First Nations have inherent and treaty rights protected in the Canadian Constitution. These rights include the right to traditional and customary governance of traditional lands, waters and resources, including fisheries.
First Nations have for thousands of years sustained vibrant and rich cultural identities profoundly linked to BC's land and waters. It is said that the Nisga'a, people of the mighty river, are so connected to fish that their bones are made of salmon. Living in balance with the land and the water is an integral part of First Nations' cultures, and fishing is regulated by long-standing cultural laws around conservation and preservation for future generations.
Commercial Fishing in BC: A History
Long before there was an official commercial fishery in British Columbia, First Nations had been trading fish among themselves and with European settlers. As commercial fishing evolved, Indigenous people had less and less access to fish as a means of maintaining their livelihoods.

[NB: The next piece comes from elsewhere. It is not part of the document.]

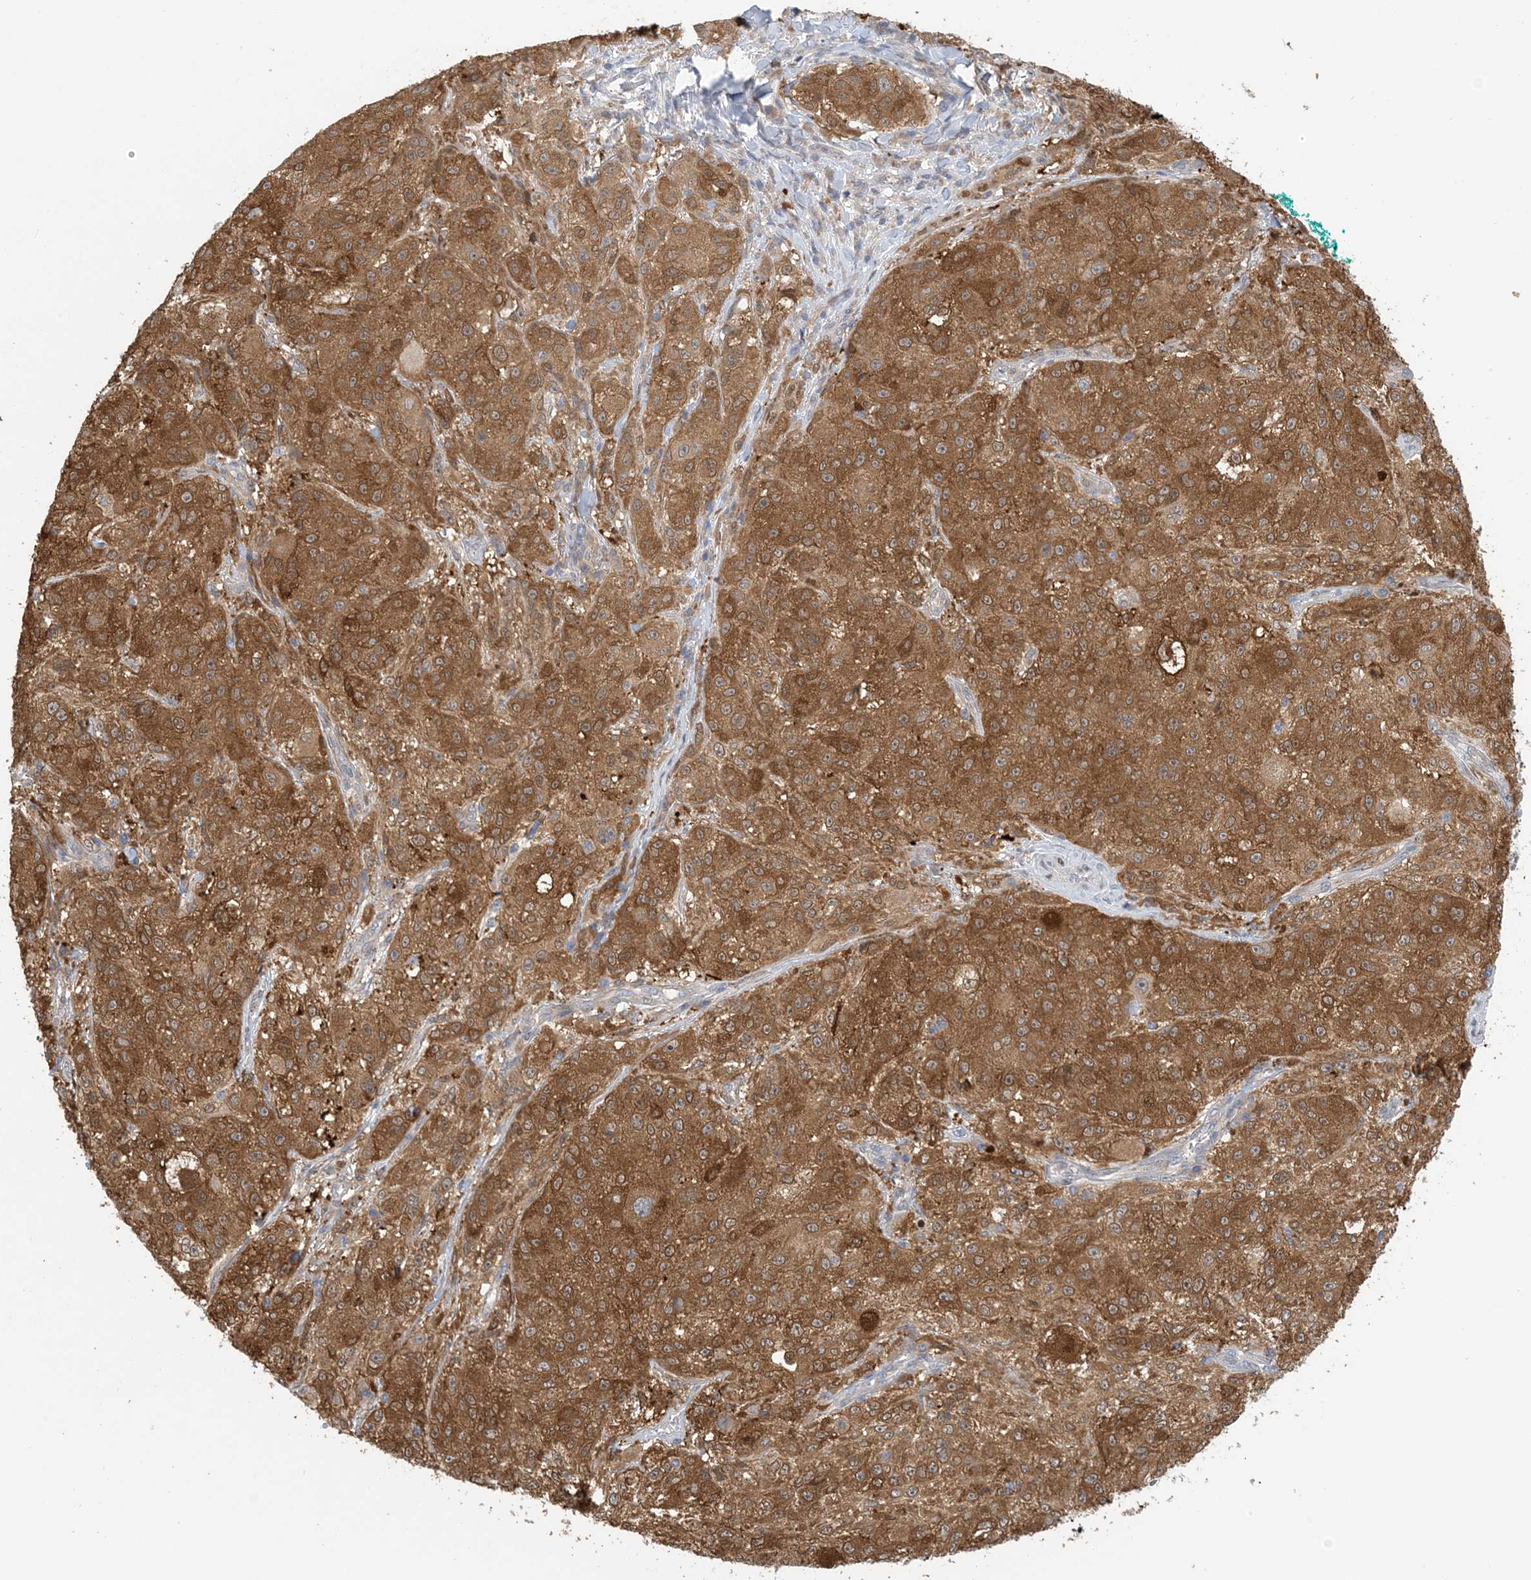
{"staining": {"intensity": "strong", "quantity": ">75%", "location": "cytoplasmic/membranous"}, "tissue": "melanoma", "cell_type": "Tumor cells", "image_type": "cancer", "snomed": [{"axis": "morphology", "description": "Necrosis, NOS"}, {"axis": "morphology", "description": "Malignant melanoma, NOS"}, {"axis": "topography", "description": "Skin"}], "caption": "Immunohistochemical staining of human melanoma demonstrates high levels of strong cytoplasmic/membranous protein expression in about >75% of tumor cells.", "gene": "ZC3H12A", "patient": {"sex": "female", "age": 87}}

The aboriginal food fishery was created in the 1880s to regulate and limit Indigenous fishing and to allow the expansion of a commercial fishery. In 1889, the Federal Department of Fisheries limited the number of licences on the Fraser River to 450; of these 350 were issued to cannery-owned boats and 100 went to independent fishers. In 1892, the chief of the Musqueam Nation testified before the British Columbia Fisheries Commission about his people's trouble obtaining independent fishing licences. Ten Musqueam people had obtained licences; the rest had access to the commercial fishery only by working for low wages for European-owned canneries.
While Indigenous people had limited access to the commercial fishery, access to fish for food was also curtailed. In 1894, Fisheries regulations were amended to require First Nations to obtain permission from the inspector of fisheries to fish for food. For $1, a non-Indigenous person could obtain a domestic licence, which allowed the same right to fish for food as an aboriginal person — without seeking 'permission'.

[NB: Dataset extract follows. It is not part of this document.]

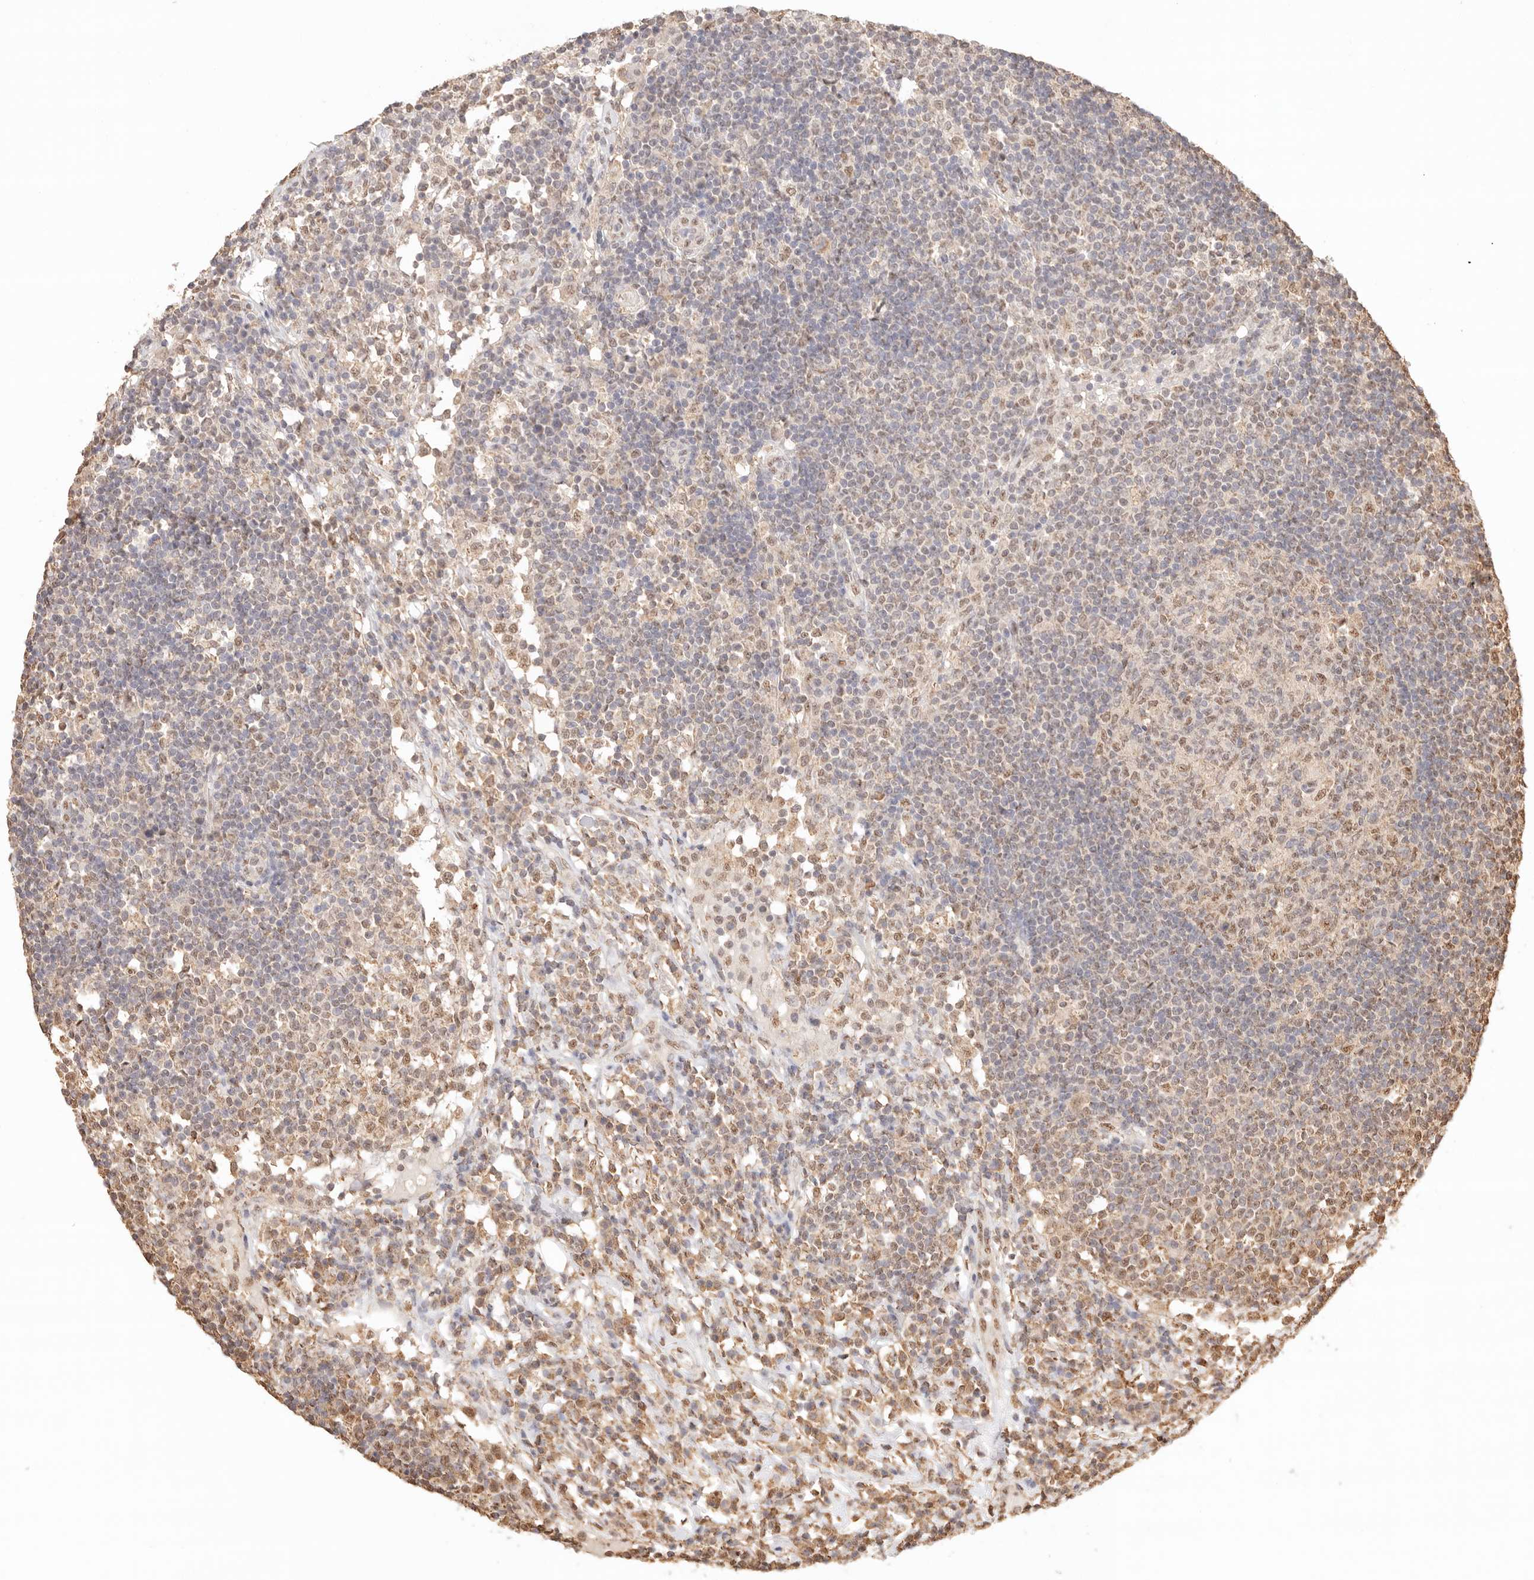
{"staining": {"intensity": "moderate", "quantity": "25%-75%", "location": "nuclear"}, "tissue": "lymph node", "cell_type": "Germinal center cells", "image_type": "normal", "snomed": [{"axis": "morphology", "description": "Normal tissue, NOS"}, {"axis": "topography", "description": "Lymph node"}], "caption": "Protein staining of normal lymph node shows moderate nuclear expression in approximately 25%-75% of germinal center cells.", "gene": "IL1R2", "patient": {"sex": "female", "age": 53}}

The domination of the commercial fishery by non-Indigenous interests persisted and, until recently, fisheries policies continued to limit Indigenous people's access.
Fairness in the Commercial Fishing Industry
Concerns have been raised that there will be job losses and economic decline among non-Indigenous fishers and supporting industries — that treaties will take away part of somebody else's livelihood.
Treaty negotiations strive to find a balance between providing First Nations with a greater role in the management and commercial use of fish, while protecting the interests of non-Indigenous fishers. Indigenous and non-Indigenous fisheries co-exist and will continue to do so.
For example, the Nisga'a Treaty and Harvest Agreement sets out an annual allocation of salmon comprising, on average, approximately 26 per cent of the Canadian Nass River total allowable catch. This right is subject to conservation and allocations may be reduced if stock is not available in a given year.
Establishing access to the commercial fishery as part of treaty negotiations is really about recognizing that fish is not only an integral part of First Nations' culture, but also a critical part of restoring economic self-sufficiency.
Managing the Fish Resource
For First Nations, fishing goes hand-in-hand with responsible and sustainable environmental stewardship, so participating in how this resource is managed is critical. Treaties may include provisions for First Nations to be involved in aquatic management planning, somewhat similar to land use planning processes currently underway. For example, the Nisga'a treaty established a Joint Fisheries Management Committee (JFMC) to facilitate the cooperative planning and conduct of Nisga'a fisheries and enhancement activities.
Fish and the Law
Canadian courts did not create the aboriginal right to fish; they simply recognized that it was never extinguished and continues to exist.
The Supreme Court of Canada's decision in Sparrow was a major turning point for aboriginal rights, and specifically aboriginal fishing rights. In this case, the Musqueam Nation was asserting an aboriginal right to fish; the Government of Canada argued that First Nations had only those rights granted by the Fisheries Act and regulations. The court ruled that aboriginal rights could only be taken away by clear and explicit legislation, and the Fisheries Act had never extinguished aboriginal or treaty rights.
Sparrow defined aboriginal people's right to fish for food, social and ceremonial purposes — a right that takes priority over all other uses of the fishery except conservation. Responding to Sparrow, the Aboriginal Fishing Strategy was launched in 1992 to recognize the aboriginal right to fish. The strategy applies where the Department of Fisheries and Oceans manages the fishery and where treaties or other agreements are not already in place.
The Supreme Court of Canada's 1999 decision in the Marshall case further defined the aboriginal right to fish. Donald Marshall, a New Brunswick Mi'kmaq convicted in 1996 for illegally catching and selling eels, appealed to the Supreme Court. The Supreme Court overturned the conviction and ruled that aboriginal people in the Maritimes affected by a 1760 treaty with the British have access to fish and wildlife to provide a moderate livelihood for such basics as food, clothing, housing and a few amenities.